Injuries occur every day. Depending on the circumstances, you may be entitled to financial compensation. Most personal injuries are based on negligence—the failure to exercise due care. Negligence has four elements: duty, breach, causation, and damages.
Duty: While there are heightened duties in certain relationships, such as common carriers with passengers, the general standard for duty of care is that of the “ordinary reasonable person.” An ordinary reasonable person/business is observant, responsive, and cautious.
Breach: Breach is the failure to comply with required duties. For example, an ordinary reasonable retail establishment would maintain its floors in a safe manner. If a patron entered the establishment and falls, the store may have breached its duty if the floors are wet and/or littered with debris. Likewise, if the driver of an automobile fails to stop at a red light, the driver has breached his or her required duty.
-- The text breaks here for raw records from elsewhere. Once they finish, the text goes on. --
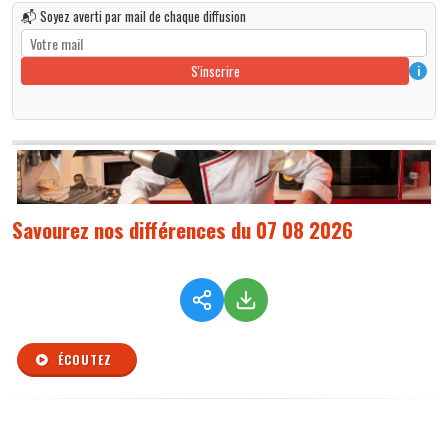
📬 Soyez averti par mail de chaque diffusion
S'inscrire
i
Savourez nos différences du 07 08 2026
ÉCOUTEZ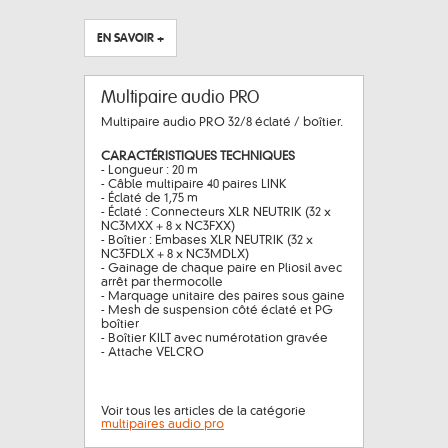
EN SAVOIR +
Multipaire audio PRO
Multipaire audio PRO 32/8 éclaté / boîtier.
CARACTÉRISTIQUES TECHNIQUES
- Longueur : 20 m
- Câble multipaire 40 paires LINK
- Éclaté de 1,75 m
- Éclaté : Connecteurs XLR NEUTRIK (32 x
NC3MXX + 8 x NC3FXX)
- Boîtier : Embases XLR NEUTRIK (32 x
NC3FDLX + 8 x NC3MDLX)
- Gainage de chaque paire en Pliosil avec
arrêt par thermocolle
- Marquage unitaire des paires sous gaine
- Mesh de suspension côté éclaté et PG
boîtier
- Boîtier KILT avec numérotation gravée
- Attache VELCRO
Voir tous les articles de la catégorie
multipaires audio pro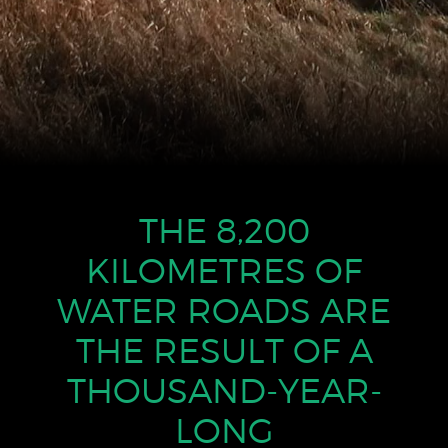
THE 8,200
KILOMETRES OF
WATER ROADS
ARE
THE RESULT OF A
THOUSAND-YEAR-
LONG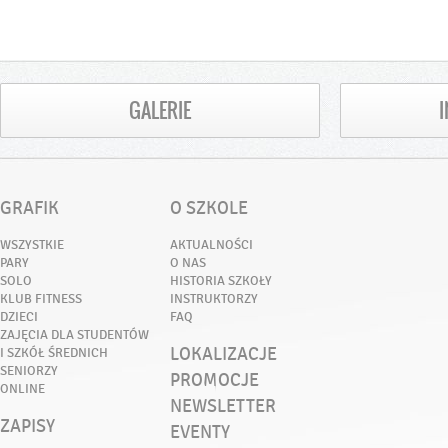
GALERIE
GRAFIK
O SZKOLE
WSZYSTKIE
AKTUALNOŚCI
PARY
O NAS
SOLO
HISTORIA SZKOŁY
KLUB FITNESS
INSTRUKTORZY
DZIECI
FAQ
ZAJĘCIA DLA STUDENTÓW
LOKALIZACJE
I SZKÓŁ ŚREDNICH
SENIORZY
PROMOCJE
ONLINE
NEWSLETTER
ZAPISY
EVENTY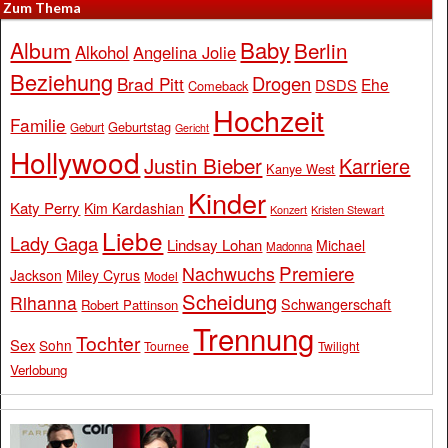
Zum Thema
Baby
Album
Berlin
Alkohol
Angelina Jolie
Beziehung
Drogen
Brad Pitt
Ehe
DSDS
Comeback
Hochzeit
Familie
Geburtstag
Geburt
Gericht
Hollywood
Justin Bieber
Karriere
Kanye West
Kinder
Katy Perry
Kim Kardashian
Konzert
Kristen Stewart
Liebe
Lady Gaga
Lindsay Lohan
Michael
Madonna
Premiere
Nachwuchs
Jackson
Miley Cyrus
Model
Scheidung
Rihanna
Schwangerschaft
Robert Pattinson
Trennung
Tochter
Sex
Sohn
Tournee
Twilight
Verlobung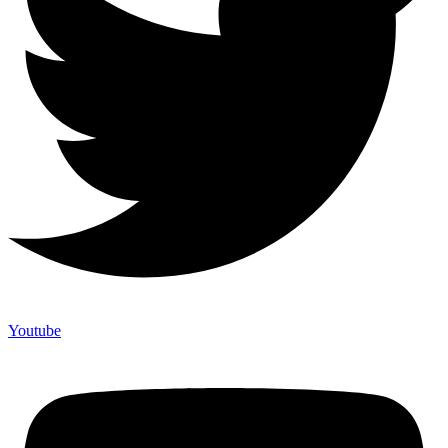
Youtube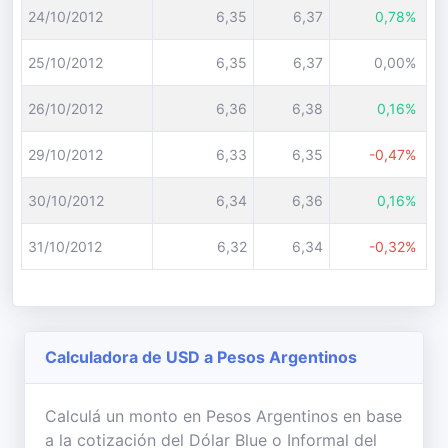
24/10/2012
6,35
6,37
0,78%
25/10/2012
6,35
6,37
0,00%
26/10/2012
6,36
6,38
0,16%
29/10/2012
6,33
6,35
-0,47%
30/10/2012
6,34
6,36
0,16%
31/10/2012
6,32
6,34
-0,32%
Calculadora de USD a Pesos Argentinos
Calculá un monto en Pesos Argentinos en base
a la cotización del Dólar Blue o Informal del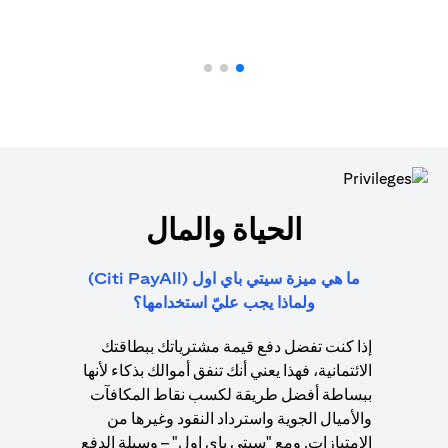
الحياة والمال
ما هي ميزة سيتي باي اول (Citi PayAll)
ولماذا يجب عليّ استخدامها؟
إذا كنت تفضل دفع قيمة مشترياتك ببطاقتك
الائتمانية، فهذا يعني أنك تنفق أموالك بذكاء لأنها
ببساطة أفضل طريقة لكسب نقاط المكافآت
والأميال الجوية واسترداد النقود وغيرها من
الامتيازات. ومع "سيتي باي اول" – وسيلة الدفع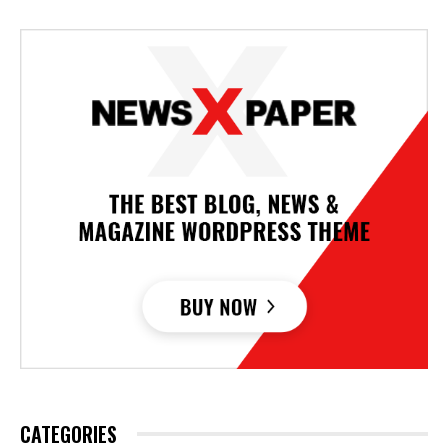
CATEGORIES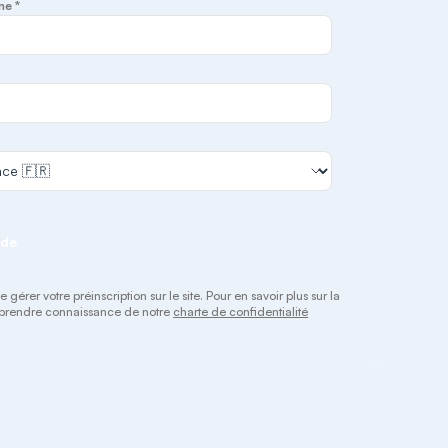
ne *
nde
rer votre préinscription sur le site. Pour en savoir plus sur la
 à prendre connaissance de notre
charte de confidentialité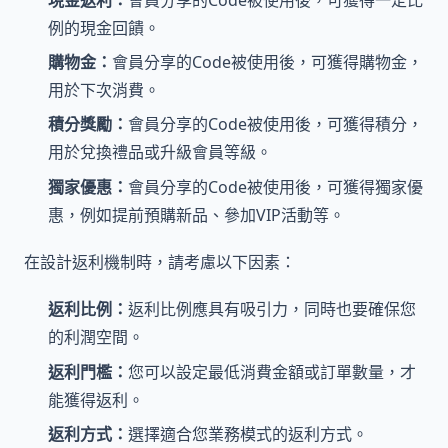
例的現金回饋。
購物金：
會員分享的Code被使用後，可獲得購物金，
用於下次消費。
積分獎勵：
會員分享的Code被使用後，可獲得積分，
用於兌換禮品或升級會員等級。
獨家優惠：
會員分享的Code被使用後，可獲得獨家優
惠，例如提前預購新品、參加VIP活動等。
在設計返利機制時，請考慮以下因素：
返利比例：
返利比例應具有吸引力，同時也要確保您
的利潤空間。
返利門檻：
您可以設定最低消費金額或訂單數量，才
能獲得返利。
返利方式：
選擇適合您業務模式的返利方式。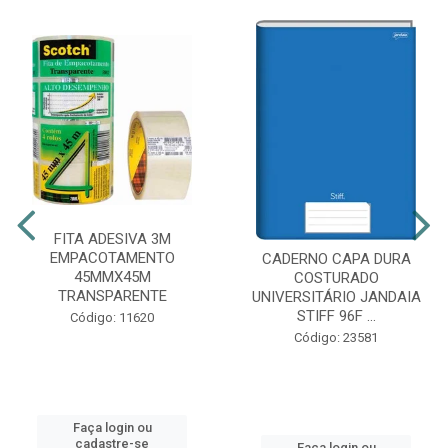
FITA ADESIVA 3M
EMPACOTAMENTO
CADERNO CAPA DURA
45MMX45M
COSTURADO
TRANSPARENTE
UNIVERSITÁRIO JANDAIA
STIFF 96F ...
Código: 11620
Código: 23581
Faça login ou
cadastre-se
Faça login ou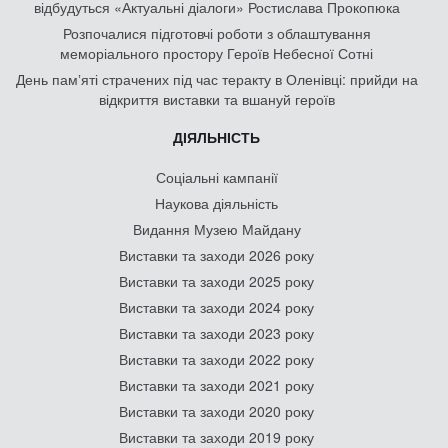
відбудуться «Актуальні діалоги» Ростислава Прокопюка
Розпочалися підготовчі роботи з облаштування
меморіального простору Героїв Небесної Сотні
День памʼяті страчених під час теракту в Оленівці: прийди на
відкриття виставки та вшануй героїв
ДІЯЛЬНІСТЬ
Соціальні кампанії
Наукова діяльність
Видання Музею Майдану
Виставки та заходи 2026 року
Виставки та заходи 2025 року
Виставки та заходи 2024 року
Виставки та заходи 2023 року
Виставки та заходи 2022 року
Виставки та заходи 2021 року
Виставки та заходи 2020 року
Виставки та заходи 2019 року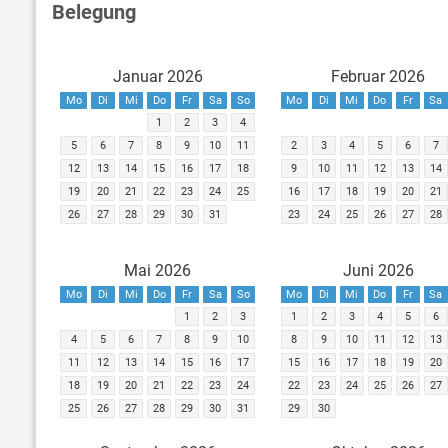
Belegung
Januar 2026
Februar 2026
Mo
Di
Mi
Do
Fr
Sa
So
Mo
Di
Mi
Do
Fr
Sa
1
2
3
4
5
6
7
8
9
10
11
2
3
4
5
6
7
12
13
14
15
16
17
18
9
10
11
12
13
14
19
20
21
22
23
24
25
16
17
18
19
20
21
26
27
28
29
30
31
23
24
25
26
27
28
Mai 2026
Juni 2026
Mo
Di
Mi
Do
Fr
Sa
So
Mo
Di
Mi
Do
Fr
Sa
1
2
3
1
2
3
4
5
6
4
5
6
7
8
9
10
8
9
10
11
12
13
11
12
13
14
15
16
17
15
16
17
18
19
20
18
19
20
21
22
23
24
22
23
24
25
26
27
25
26
27
28
29
30
31
29
30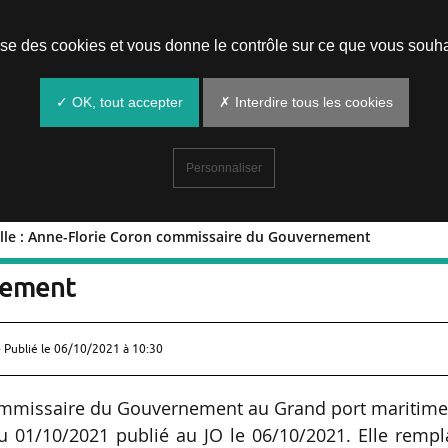
Prendre un rendez-vous
lise des cookies et vous donne le contrôle sur ce que vous souha
✓ OK, tout accepter
✗ Interdire tous les cookies
Personnaliser
lle : Anne-Florie Coron commissaire du Gouvernement
arseille : Anne-Florie Coron
nement
 Publié le
06/10/2021 à 10:30
mmissaire du Gouvernement au Grand port maritime
u 01/10/2021 publié au JO le 06/10/2021. Elle rempl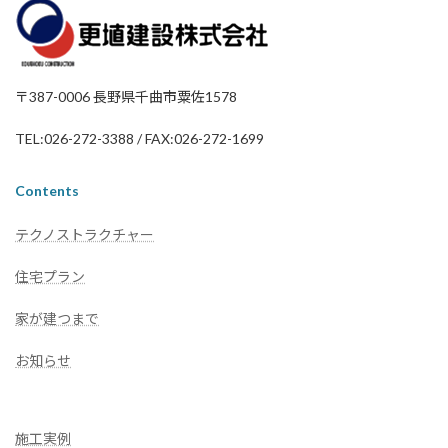
〒387-0006 長野県千曲市粟佐1578
TEL:026-272-3388 / FAX:026-272-1699
Contents
テクノストラクチャー
住宅プラン
家が建つまで
お知らせ
施工実例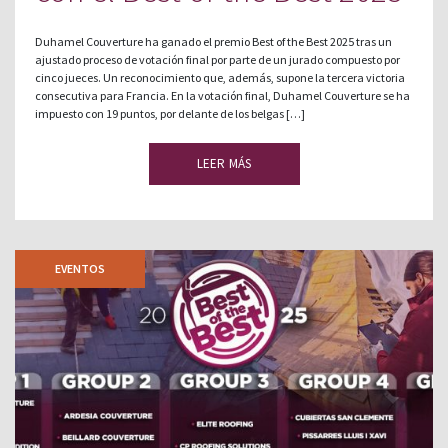
Duhamel Couverture ha ganado el premio Best of the Best 2025 tras un
ajustado proceso de votación final por parte de un jurado compuesto por
cinco jueces. Un reconocimiento que, además, supone la tercera victoria
consecutiva para Francia. En la votación final, Duhamel Couverture se ha
impuesto con 19 puntos, por delante de los belgas […]
LEER MÁS
EVENTOS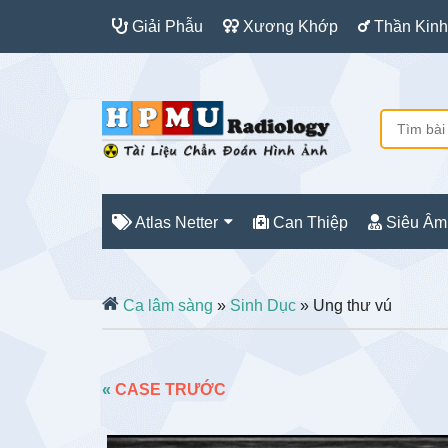
Giải Phẫu
Xương Khớp
Thần Kinh
Atlas Netter
Can Thiệp
Siêu Âm
Ca lâm sàng
»
Sinh Dục
» Ung thư vú
«
CASE TRƯỚC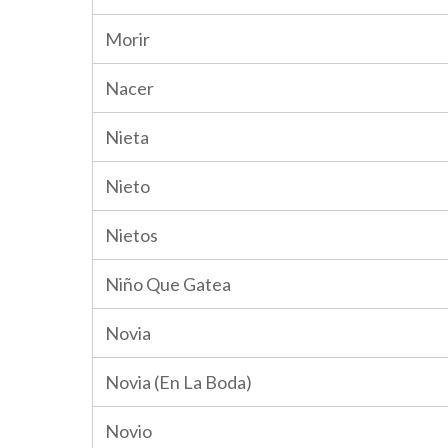
Morir
Nacer
Nieta
Nieto
Nietos
Niño Que Gatea
Novia
Novia (En La Boda)
Novio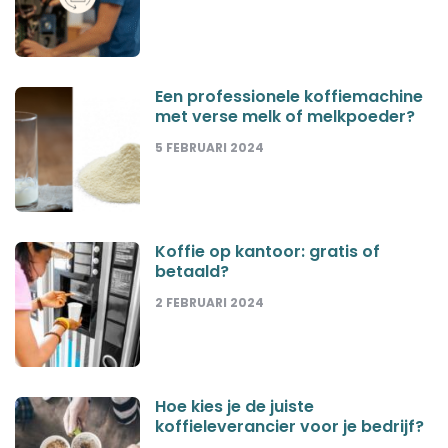
Een professionele koffiemachine
met verse melk of melkpoeder?
5 FEBRUARI 2024
Koffie op kantoor: gratis of
betaald?
2 FEBRUARI 2024
Hoe kies je de juiste
koffieleverancier voor je bedrijf?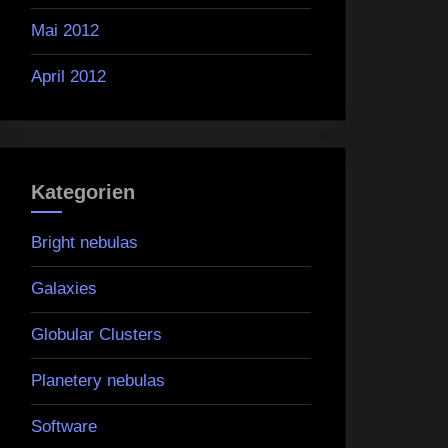
Mai 2012
April 2012
Kategorien
Bright nebulas
Galaxies
Globular Clusters
Planetery nebulas
Software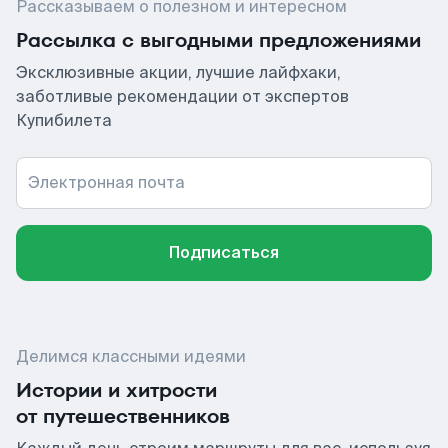
Рассказываем о полезном и интересном
Рассылка с выгодными предложениями
Эксклюзивные акции, лучшие лайфхаки,
заботливые рекомендации от экспертов
Купибилета
Электронная почта
Подписаться
Делимся классными идеями
Истории и хитрости
от путешественников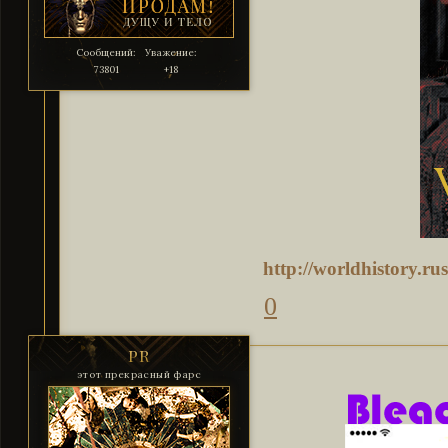
Сообщений:
Уважение:
73801
+18
http://worldhistory.r
0
PR
этот прекрасный фарс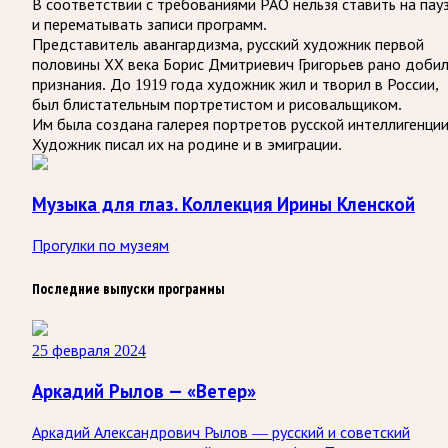
В соответствии с требованиями
РАО
нельзя ставить на пау
и перематывать записи программ.
Представитель авангардизма, русский художник первой
половины ХХ века Борис Дмитриевич Григорьев рано добил
признания. До 1919 года художник жил и творил в России,
был блистательным портретистом и рисовальщиком.
Им была создана галерея портретов русской интеллигенции
Художник писал их на родине и в эмиграции.
Музыка для глаз. Коллекция Ирины Кленской
Прогулки по музеям
Последние выпуски программы
25 февраля 2024
Аркадий Рылов — «Ветер»
Аркадий Александрович Рылов — русский и советский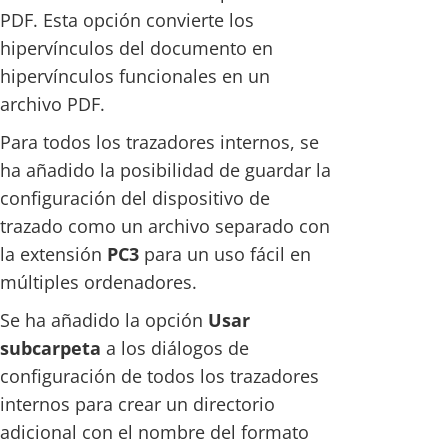
PDF. Esta opción convierte los
hipervínculos del documento en
hipervínculos funcionales en un
archivo PDF.
Para todos los trazadores internos, se
ha añadido la posibilidad de guardar la
configuración del dispositivo de
trazado como un archivo separado con
la extensión
PC3
para un uso fácil en
múltiples ordenadores.
Se ha añadido la opción
Usar
subcarpeta
a los diálogos de
configuración de todos los trazadores
internos para crear un directorio
adicional con el nombre del formato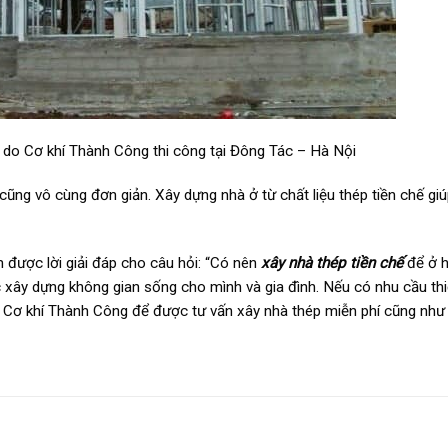
p do Cơ khí Thành Công thi công tại Đông Tác – Hà Nội
p cũng vô cùng đơn giản. Xây dựng nhà ở từ chất liệu thép tiền chế gi
m được lời giải đáp cho câu hỏi: “Có nên
xây nhà thép tiền chế
để ở h
 xây dựng không gian sống cho mình và gia đình. Nếu có nhu cầu thiế
i Cơ khí Thành Công để được tư vấn xây nhà thép miễn phí cũng như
Causation: Causation is the connection between the defendant’s action, or lack thereof, and the resulting harm. To impose liability, the resulting harm must be “reasonably foreseeable” to the defendant, i.e., something one would expect to happen given the circumstances.
Damages: Damages represent a harm done to an individual, e.g., broken bones, cuts, sprains, property damage, lost wages, etc. Recovery often exceeds actual expenses, can fluctuate based on severity of lasting complications, and can include pain and suffering.
All of the above four (4) elements are necessary to establish negligence.